September 17, 2022 Drew Smith

Why this is interesting: a big part of a strategist’s job is about looking for shifts suggest and new future, and the signals that show it unfolding. This magazine is one of those signals.


This magazine, picked up at  Athanaeum Boekhandel in Amsterdam on a wet Saturday evening, seems so au courant. It speaks to Grant McCracken’s Return of The Artisan. It offers an escape route — nay, 100 of them! — from a bullshit job. It’s a repost to the capitalist moral panic du jour, that of quiet quitting.

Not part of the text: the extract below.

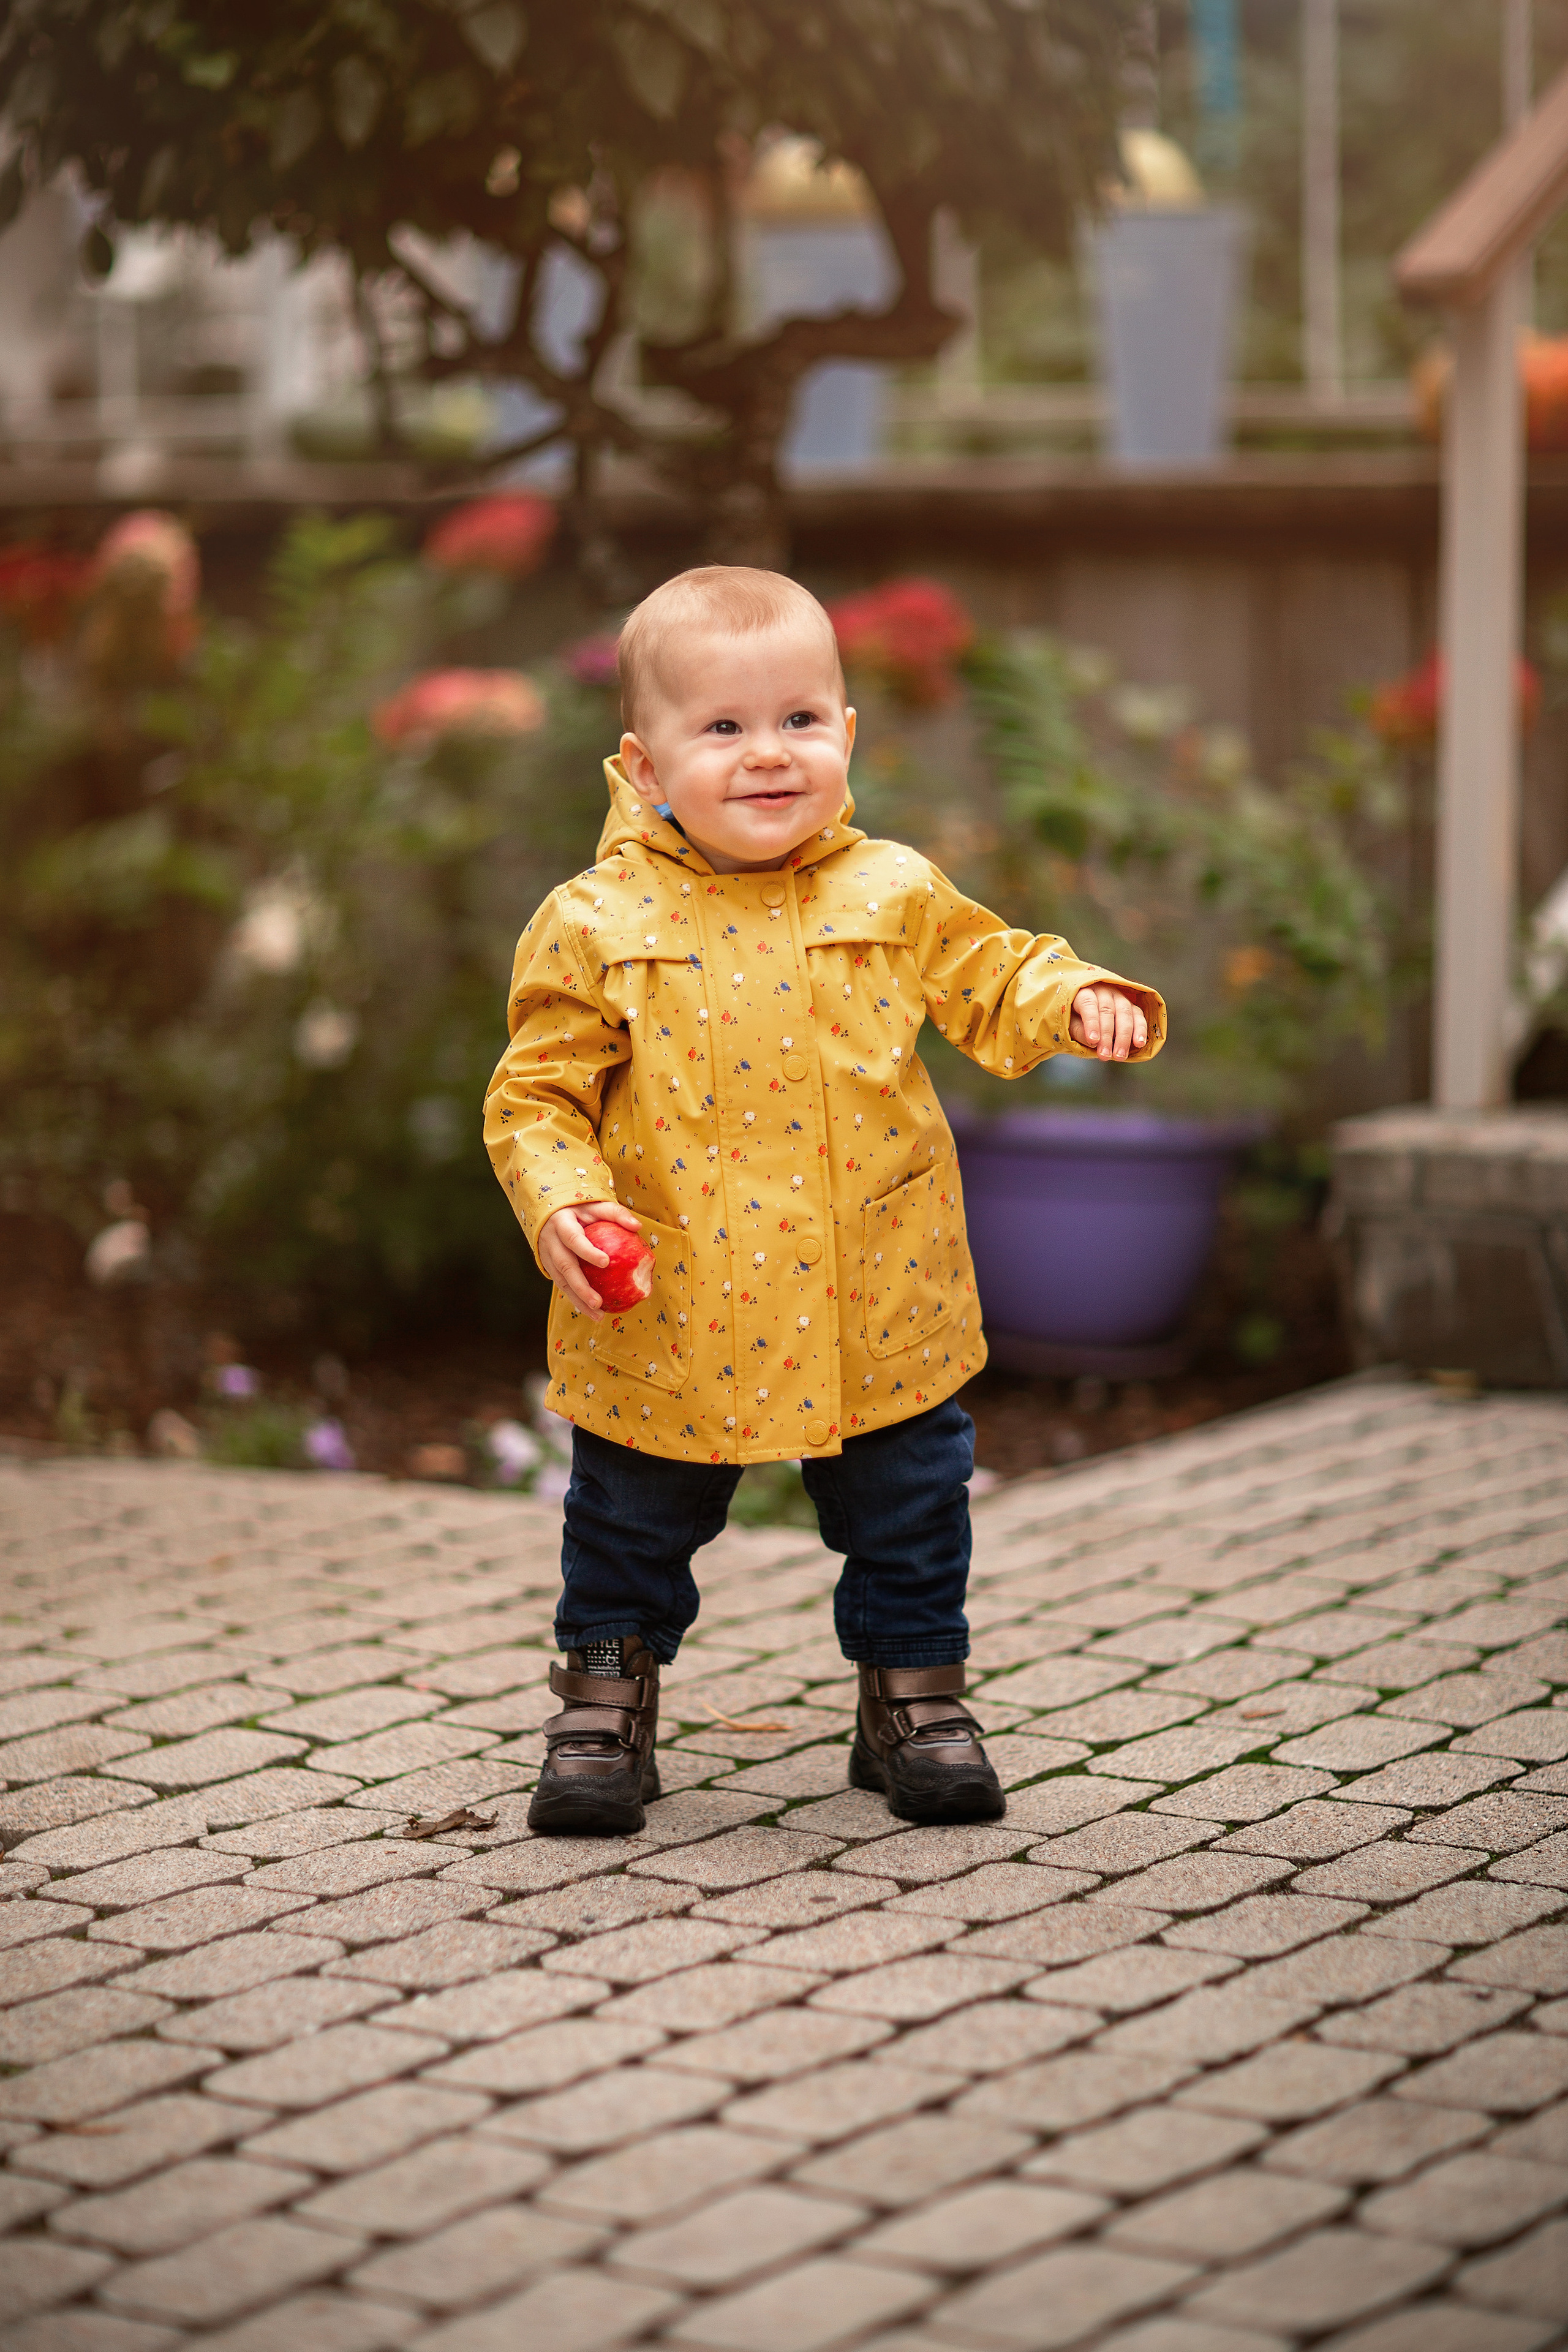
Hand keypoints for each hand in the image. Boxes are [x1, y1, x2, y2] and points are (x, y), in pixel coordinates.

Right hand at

Last night on Twitter, I said:

The moral panic about folk wanting a life in which work doesn't suck all the life out of said life is quite the bonfire.

Anthony Ingram said:

The panic is, I suspect, being fuelled by companies that are shitting themselves realising their gravy train is coming to an end.

And to be sure, the WSJ and Bloomberg are pointing fingers for declining productivity at lazy employees and their quiet quitting ways.

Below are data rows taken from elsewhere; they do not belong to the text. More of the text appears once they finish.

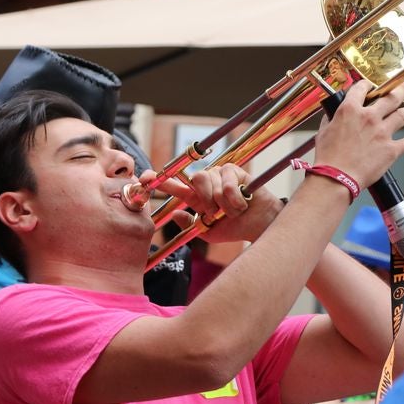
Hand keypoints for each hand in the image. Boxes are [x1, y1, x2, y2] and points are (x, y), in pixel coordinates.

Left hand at [150, 164, 282, 243]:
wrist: (258, 226)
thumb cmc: (234, 229)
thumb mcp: (208, 232)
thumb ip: (191, 224)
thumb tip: (175, 214)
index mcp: (196, 196)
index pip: (176, 185)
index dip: (161, 180)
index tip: (145, 177)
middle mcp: (206, 182)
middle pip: (196, 178)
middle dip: (207, 199)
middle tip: (218, 212)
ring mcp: (220, 174)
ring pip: (212, 182)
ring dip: (223, 203)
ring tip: (233, 210)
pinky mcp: (235, 171)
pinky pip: (228, 184)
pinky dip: (234, 200)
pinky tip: (243, 203)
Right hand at [313, 79, 403, 187]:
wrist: (337, 177)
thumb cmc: (327, 157)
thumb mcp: (324, 131)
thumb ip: (331, 119)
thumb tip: (333, 114)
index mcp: (350, 110)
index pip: (361, 89)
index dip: (367, 85)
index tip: (371, 85)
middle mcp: (369, 117)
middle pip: (391, 97)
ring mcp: (382, 132)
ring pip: (403, 115)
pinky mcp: (390, 149)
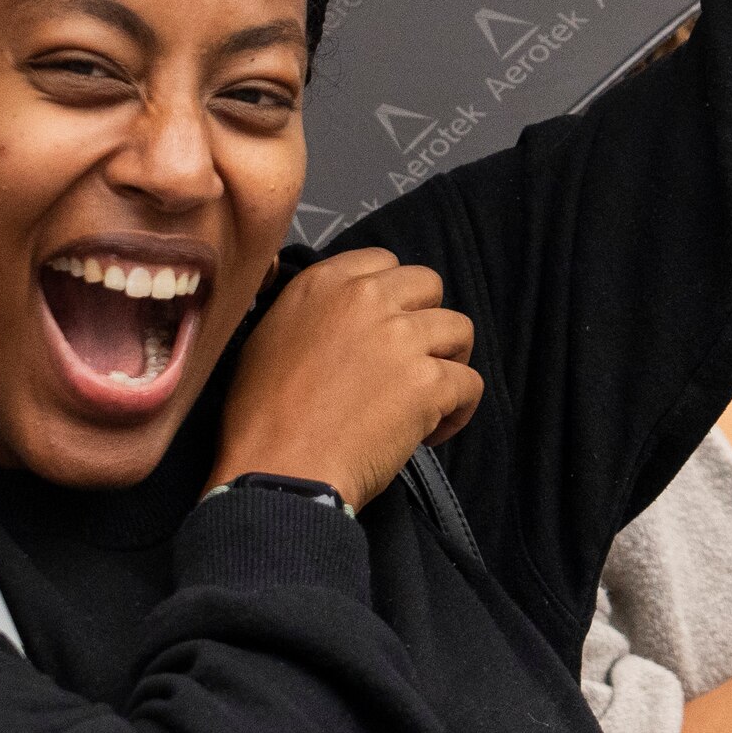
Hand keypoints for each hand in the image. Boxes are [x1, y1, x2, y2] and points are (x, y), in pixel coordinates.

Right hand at [206, 249, 478, 509]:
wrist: (279, 471)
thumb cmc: (261, 419)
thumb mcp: (268, 340)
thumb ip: (312, 314)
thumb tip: (339, 323)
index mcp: (324, 284)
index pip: (383, 262)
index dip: (392, 298)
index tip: (385, 329)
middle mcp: (367, 299)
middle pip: (428, 285)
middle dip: (425, 320)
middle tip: (410, 361)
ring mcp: (402, 338)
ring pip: (459, 330)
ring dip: (448, 362)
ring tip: (426, 398)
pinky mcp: (428, 382)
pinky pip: (470, 383)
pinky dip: (458, 411)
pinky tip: (430, 434)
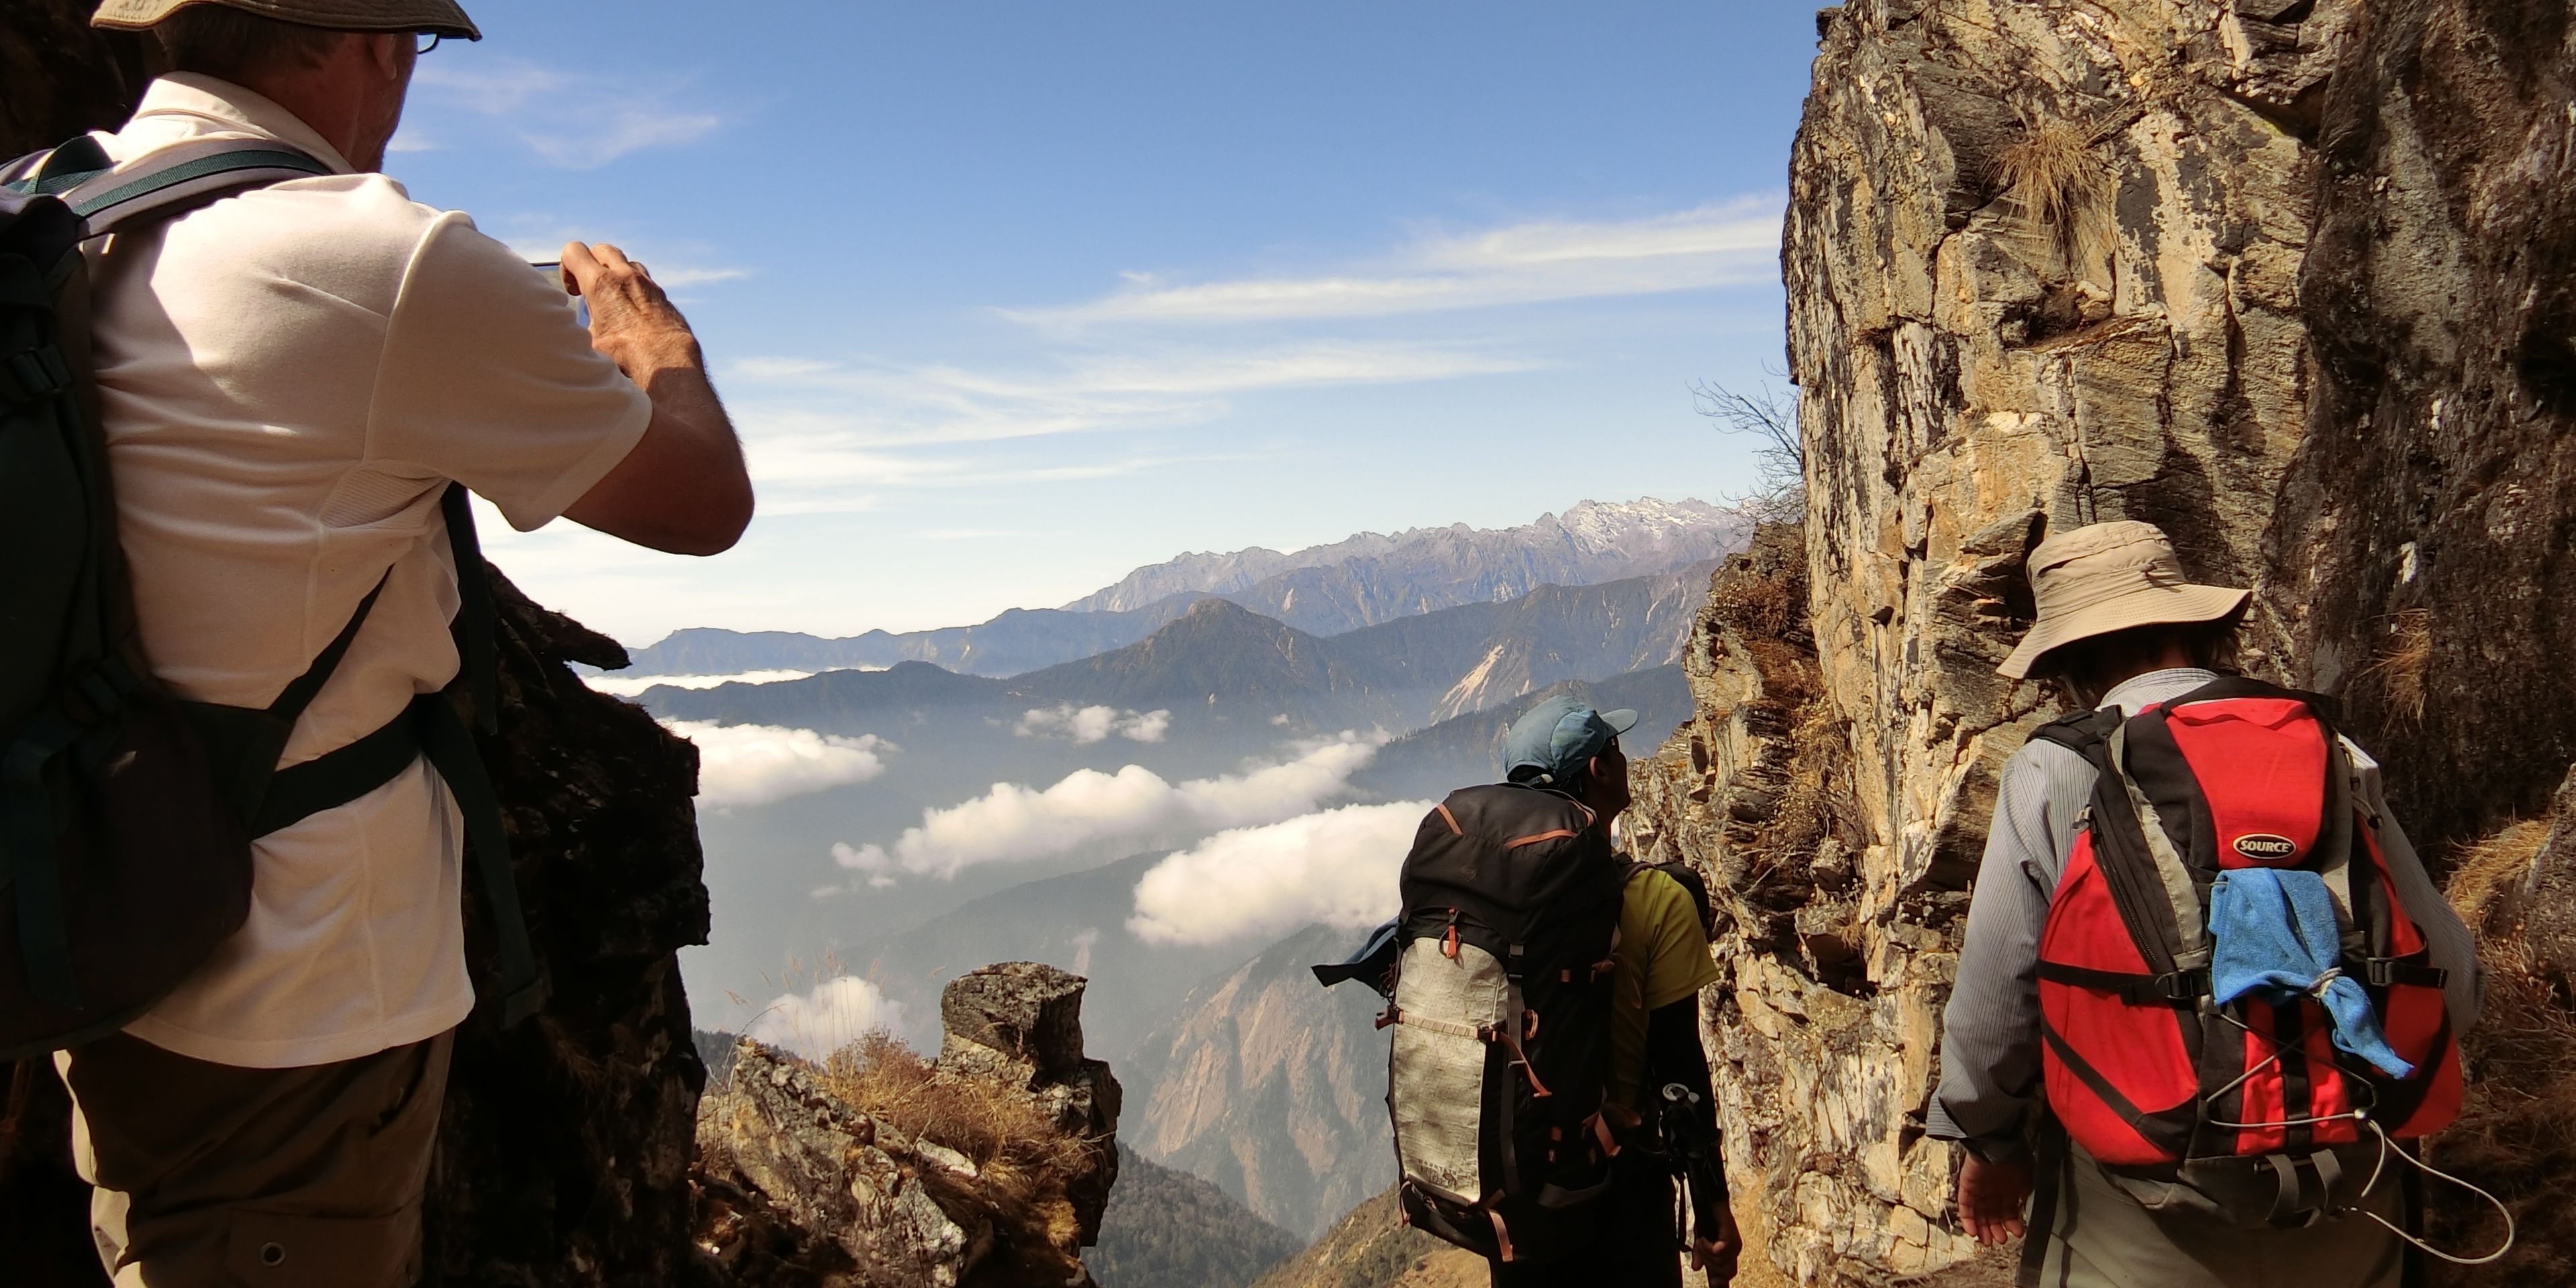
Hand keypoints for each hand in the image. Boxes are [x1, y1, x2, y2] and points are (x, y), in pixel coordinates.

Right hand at [558, 242, 701, 384]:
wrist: (670, 367)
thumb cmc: (627, 359)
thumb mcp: (590, 343)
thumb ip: (581, 324)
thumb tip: (574, 326)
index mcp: (601, 284)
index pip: (574, 251)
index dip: (567, 266)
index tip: (573, 291)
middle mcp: (626, 277)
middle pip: (603, 250)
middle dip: (593, 264)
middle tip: (591, 291)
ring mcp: (649, 285)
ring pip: (628, 263)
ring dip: (618, 275)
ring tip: (614, 302)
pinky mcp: (665, 297)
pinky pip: (647, 283)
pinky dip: (636, 290)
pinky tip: (634, 314)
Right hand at [1690, 1204, 1741, 1281]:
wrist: (1710, 1201)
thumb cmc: (1707, 1220)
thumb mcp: (1700, 1242)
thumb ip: (1700, 1256)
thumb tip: (1696, 1268)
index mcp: (1728, 1255)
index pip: (1728, 1275)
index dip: (1721, 1283)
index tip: (1715, 1285)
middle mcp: (1734, 1252)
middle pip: (1726, 1273)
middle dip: (1709, 1264)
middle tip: (1699, 1250)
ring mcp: (1735, 1246)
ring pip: (1720, 1262)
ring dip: (1705, 1252)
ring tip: (1701, 1239)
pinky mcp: (1732, 1238)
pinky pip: (1719, 1251)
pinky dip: (1708, 1246)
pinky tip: (1704, 1238)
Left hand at [1956, 1154, 2033, 1245]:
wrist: (1998, 1142)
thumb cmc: (2015, 1156)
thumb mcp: (2026, 1179)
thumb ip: (2023, 1195)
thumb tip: (2023, 1208)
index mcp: (2008, 1187)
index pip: (2008, 1210)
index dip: (2012, 1223)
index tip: (2016, 1233)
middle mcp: (1993, 1189)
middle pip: (1992, 1214)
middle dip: (1996, 1229)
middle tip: (2000, 1240)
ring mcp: (1979, 1188)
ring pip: (1978, 1214)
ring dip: (1982, 1229)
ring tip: (1987, 1241)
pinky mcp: (1966, 1186)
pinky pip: (1965, 1206)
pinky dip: (1968, 1220)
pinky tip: (1973, 1232)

Others attribute the popularity of the term to burnt out workers trying to reclaim some empowerment from system that demands not only an employee’s time, but a fair degree of their selfhood, too.

Derek Thompson at the Atlantic makes the interesting point that quiet quitting isn’t really about quitting at all. Instead, he argues that it’s a catch-all term that’s been birthed in to the lexicon to:

describe the colliding pressures of wanting to be financially secure, but not wanting to let work take over their life, but also having major status anxiety, but also experiencing guilt about that status anxiety, and sometimes feeling like gunning for that promotion, and sometimes feeling like quitting, and sometimes feeling like crawling into a sensory deprivation tank to make all those other anxieties shut up for a moment.

Whichever narrative you subscribe to, it’s hard to escape the feeling that something is seriously fucked up in the world of work.

I suspect it’s a long way from over yet.